- Arrêt of October 7, 2013

07/10/2013 - S.11.0108.N

Case law

Summary

Sommaire 1
Il suit des articles 700, alinéa 1er, et 704, § 1er et 3, du Code judiciaire que les contestations en matière de contrats de travail peuvent, au choix du demandeur, être introduites par citation ou par requête contradictoire; il s'ensuit qu'en soi, l'introduction d'une contestation de cette nature par la voie d'une citation n'est pas constitutive de faute; dans les cas où l'introduction par requête contradictoire est également admise, l'introduction effectuée par voie de citation ne constitue une faute qu'à la condition qu'une partie normalement prudente, placée dans les mêmes circonstances, aurait raisonnablement agi autrement.

Arrêt - Integral text

N° S.11.0108.N

ASNONG, s.p.r.l.,

Me Willy van Eeckhoutte, avocat à la Cour de cassation,

contre

A. L.,

Me Caroline De Baets, avocat à la Cour de cassation.

I. LA PROCÉDURE DEVANT LA COUR

Le pourvoi en cassation est dirigé contre l'arrêt rendu le 6 avril 2011 par la cour du travail d'Anvers, section de Hasselt.

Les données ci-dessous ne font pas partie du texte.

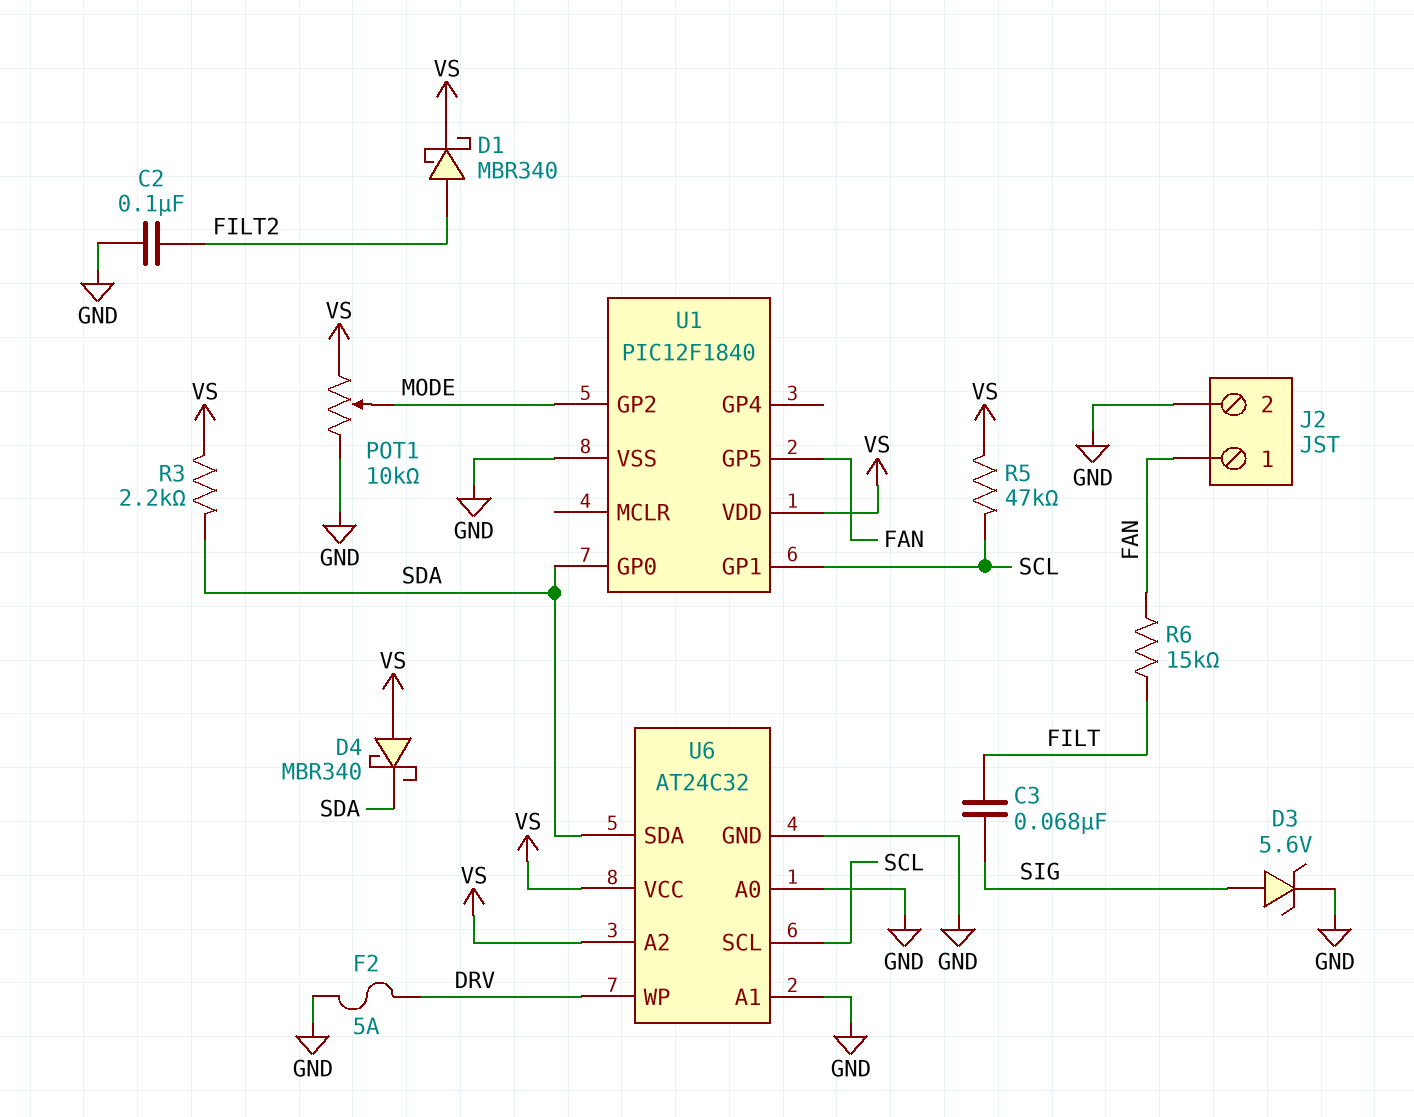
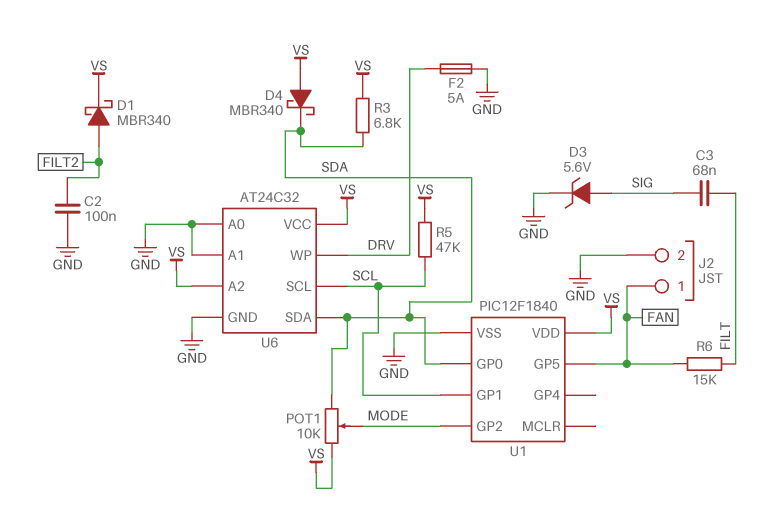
POT1: 10k (GND, VS, wiper MODE) -> 10k (SDA, VS, wiper MODE)
R3: 2.2k (SDA, VS) -> 6.8k (SDA, VS)

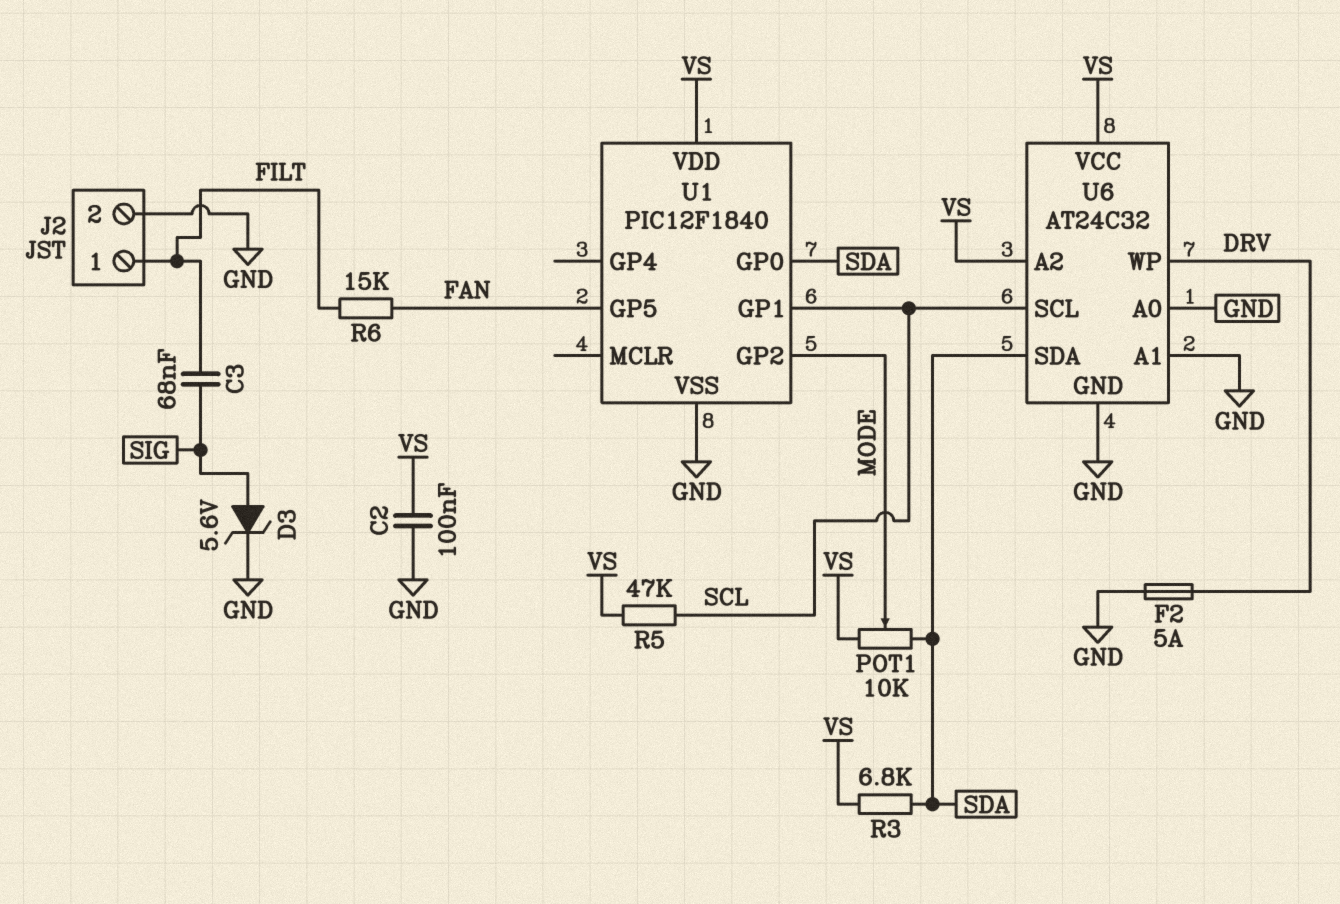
C2: 100nF (FILT2, GND) -> 100nF (GND, VS)
D1: schottky MBR340 (A FILT2, K VS) -> none
D4: schottky MBR340 (A VS, K SDA) -> none
J2 pin 1: FAN -> FILT

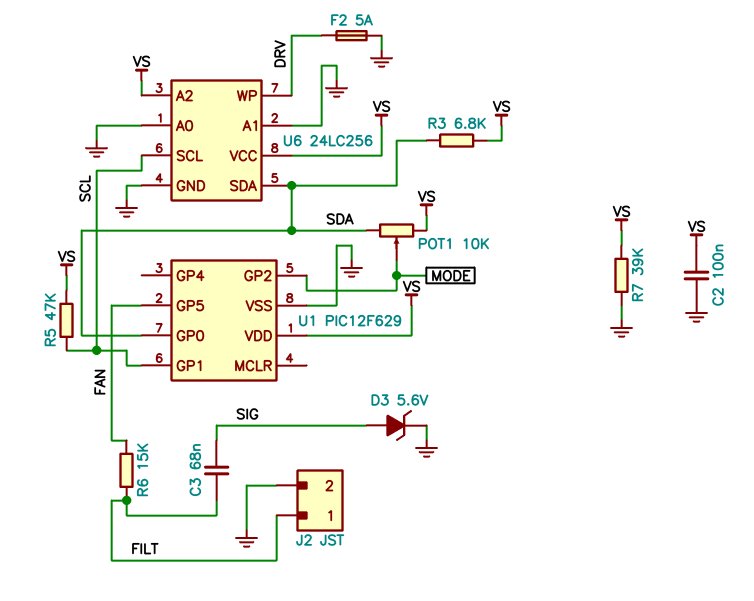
R7: none -> 39k (GND, VS)
U1: PIC12F1840 -> PIC12F629
U6: AT24C32 -> 24LC256

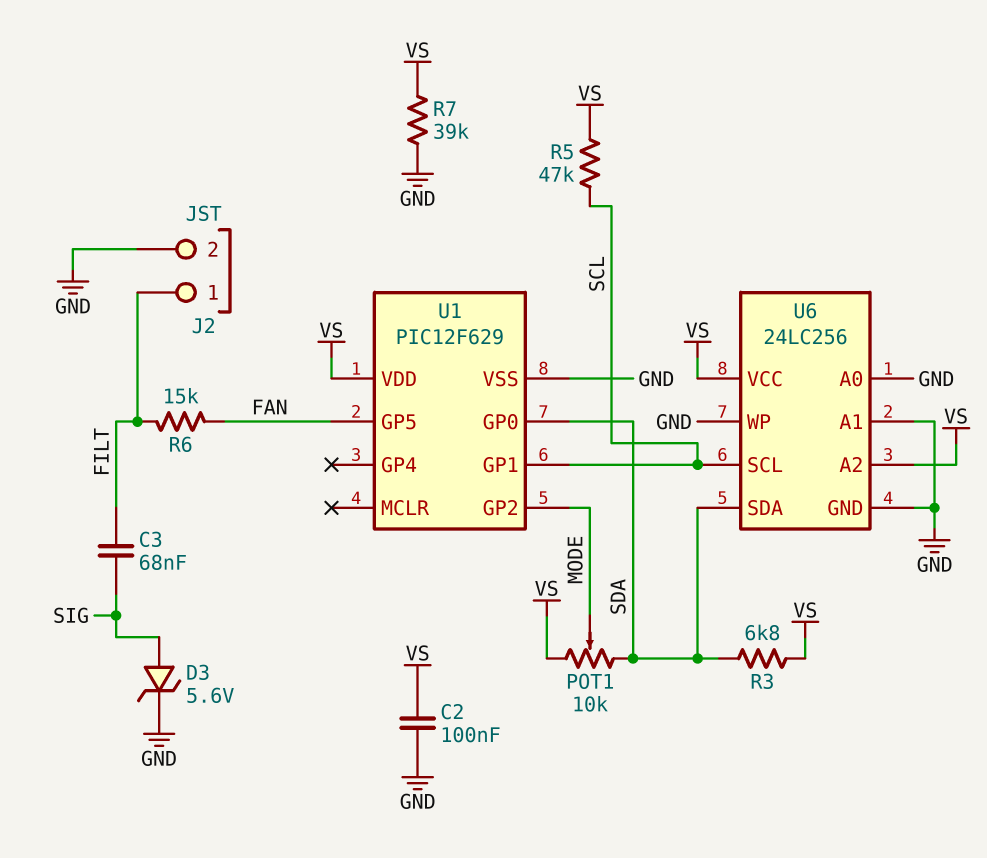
F2: 5A (DRV, GND) -> none
U6 pin WP: DRV -> GND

Le conseiller Koen Mestdagh a fait rapport.

L'avocat général Henri Vanderlinden a conclu.

II. LES MOYENS DE CASSATION

Dans la requête en cassation, jointe au présent arrêt en copie certifiée conforme, la demanderesse présente deux moyens.

III. LA DÉCISION DE LA COUR

(...)

Sur le second moyen :

2. Conformément à l'article 1017, alinéa 1er, du Code judiciaire, une partie ne peut en principe être condamnée aux dépens que si elle a succombé.

Toutefois, les dépens peuvent être mis à charge de la partie qui n'a pas succombé s'ils ont été causés par sa faute.

3. L'article 700, alinéa 1er, du Code judiciaire dispose que, à peine de nullité, les demandes principales sont portées devant le juge au moyen d'une citation, sans préjudice des règles particulières applicables aux comparutions volontaires et aux procédures sur requête.

En vertu de l'article 704, § 1er, du même code, devant le tribunal du travail, les demandes principales peuvent être introduites par une requête contradictoire, conformément aux articles 1034bis à 1034sexies, sans préjudice des règles particulières applicables aux comparutions volontaires, aux procédures sur requête unilatérale et aux procédures spécialement régies par des dispositions légales qui n'ont pas été explicitement abrogées.

L'article 704, § 3, du même code dispose que, dans les matières énumérées à l'article 578, l'employeur peut être cité ou convoqué par requête contradictoire à la mine, à l'usine, à l'atelier, au magasin, au bureau et, en général, à l'endroit affecté à l'exploitation de l'entreprise, à l'exercice de la profession par le travailleur ou à l'activité de la société, de l'association ou du groupement. La citation ou le pli judiciaire peuvent en ce cas être remis à un préposé de l'employeur ou à un de ses employés.

4. Il suit des dispositions citées au considérant 3 que les contestations en matière de contrats de travail peuvent, au choix du demandeur, être introduites par citation ou par requête contradictoire.

Il s'ensuit qu'en soi, l'introduction d'une contestation de cette nature par la voie d'une citation ne constitue pas une faute.

Dans les cas où l'introduction par requête contradictoire est également admise, l'introduction effectuée par voie de citation ne constitue une faute que si une partie normalement prudente, placée dans les mêmes circonstances, aurait raisonnablement agi autrement.

5. Le moyen fait valoir que l'introduction par la voie d'une citation d'une contestation qui, en vertu de l'article 704, §§ 1er et 3, du Code judiciaire, peut également être introduite par une requête contradictoire constitue, en soi, une faute, de sorte qu'il incombe à la partie qui a engagé les frais de citation de supporter ceux-ci, même si la partie adverse a succombé.

Le moyen, qui est fondé sur une conception juridique erronée, manque en droit.

Par ces motifs,

La Cour

Rejette le pourvoi ;

Condamne la demanderesse aux dépens.

Ainsi jugé par la Cour de cassation, troisième chambre, à Bruxelles, où siégeaient le président Christian Storck, les conseillers Koen Mestdagh, Alain Simon, Mireille Delange et Antoine Lievens, et prononcé en audience publique du sept octobre deux mille treize par le président Christian Storck, en présence de l'avocat général Henri Vanderlinden, avec l'assistance du greffier Johan Pafenols.

Traduction établie sous le contrôle du conseiller Mireille Delange et transcrite avec l'assistance du greffier Lutgarde Body.